The streets of Yangon
Decades of isolation have meant that little has changed in Myanmar since British colonial times. Within the former capital of Rangoon (now Yangon), this traditional charm takes the form of longyi and thanaka-adorned locals and delightfully decrepit architecture. Though it’s a commercial hub, don’t look for multi-floor shopping malls. Stroll along the stall-lined streets or visit Bogyoke Market to embrace the bustling, and endearingly chaotic, buzz as you browse all manner of souvenirs and fresh ingredients. If you visit during a full moon, you could also enjoy cultural immersion in one of its celebratory festivals or street parades.
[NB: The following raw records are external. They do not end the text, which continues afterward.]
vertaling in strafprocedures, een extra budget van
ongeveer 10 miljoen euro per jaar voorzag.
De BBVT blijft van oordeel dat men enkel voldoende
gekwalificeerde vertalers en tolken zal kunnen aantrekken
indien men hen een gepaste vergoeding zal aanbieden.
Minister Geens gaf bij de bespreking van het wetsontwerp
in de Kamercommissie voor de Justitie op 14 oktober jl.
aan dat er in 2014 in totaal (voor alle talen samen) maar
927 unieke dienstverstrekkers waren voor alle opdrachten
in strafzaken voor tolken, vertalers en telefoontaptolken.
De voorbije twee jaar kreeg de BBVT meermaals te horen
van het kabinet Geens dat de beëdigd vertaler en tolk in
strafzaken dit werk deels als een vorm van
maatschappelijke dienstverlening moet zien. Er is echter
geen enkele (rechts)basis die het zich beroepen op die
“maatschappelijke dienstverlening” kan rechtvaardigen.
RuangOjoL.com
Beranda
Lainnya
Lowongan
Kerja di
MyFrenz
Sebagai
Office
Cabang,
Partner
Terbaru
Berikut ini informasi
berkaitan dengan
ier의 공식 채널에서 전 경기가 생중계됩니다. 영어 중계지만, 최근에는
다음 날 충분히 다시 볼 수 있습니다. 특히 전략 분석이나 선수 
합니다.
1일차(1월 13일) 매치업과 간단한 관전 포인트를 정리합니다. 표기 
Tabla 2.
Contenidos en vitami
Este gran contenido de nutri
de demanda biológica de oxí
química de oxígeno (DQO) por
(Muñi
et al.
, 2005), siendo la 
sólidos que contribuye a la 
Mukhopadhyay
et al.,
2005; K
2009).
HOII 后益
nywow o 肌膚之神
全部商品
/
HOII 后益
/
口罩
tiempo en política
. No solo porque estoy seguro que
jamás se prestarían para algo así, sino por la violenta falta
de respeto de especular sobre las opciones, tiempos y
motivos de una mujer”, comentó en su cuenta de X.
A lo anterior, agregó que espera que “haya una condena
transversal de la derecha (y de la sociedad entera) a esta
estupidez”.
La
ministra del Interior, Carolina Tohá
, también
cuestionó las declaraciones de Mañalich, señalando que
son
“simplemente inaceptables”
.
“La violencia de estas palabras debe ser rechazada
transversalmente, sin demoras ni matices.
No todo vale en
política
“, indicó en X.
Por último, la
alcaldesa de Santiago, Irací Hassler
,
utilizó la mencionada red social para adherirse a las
Botahtaung Pagoda greets maritime visitors to Yangon, its gleaming spire peeking between riverside palm trees. Following its original destruction during World War II, the 40 metre tall golden stupa was rebuilt with glistening grandeur. Step inside its mirror-mosaicked walls to view precious stones, ornaments and jewellery uncovered from its ruins. Among them was a tiny cylinder thought to contain body relics and the Sacred Hair of the Buddha that was preserved by the ancient Mons.
Beyond Yangon lies a landscape barely touched by the western world. Along the shores of the freshwater Inle Lake, self-sufficient farmers live in simple stilted homes and grow crops in floating gardens, while fishermen row boats with their legs to afford them the best views from their boats. In the countryside of the central Mandalay region, thousands of stone temples punctuate the skyline of ancient Bagan.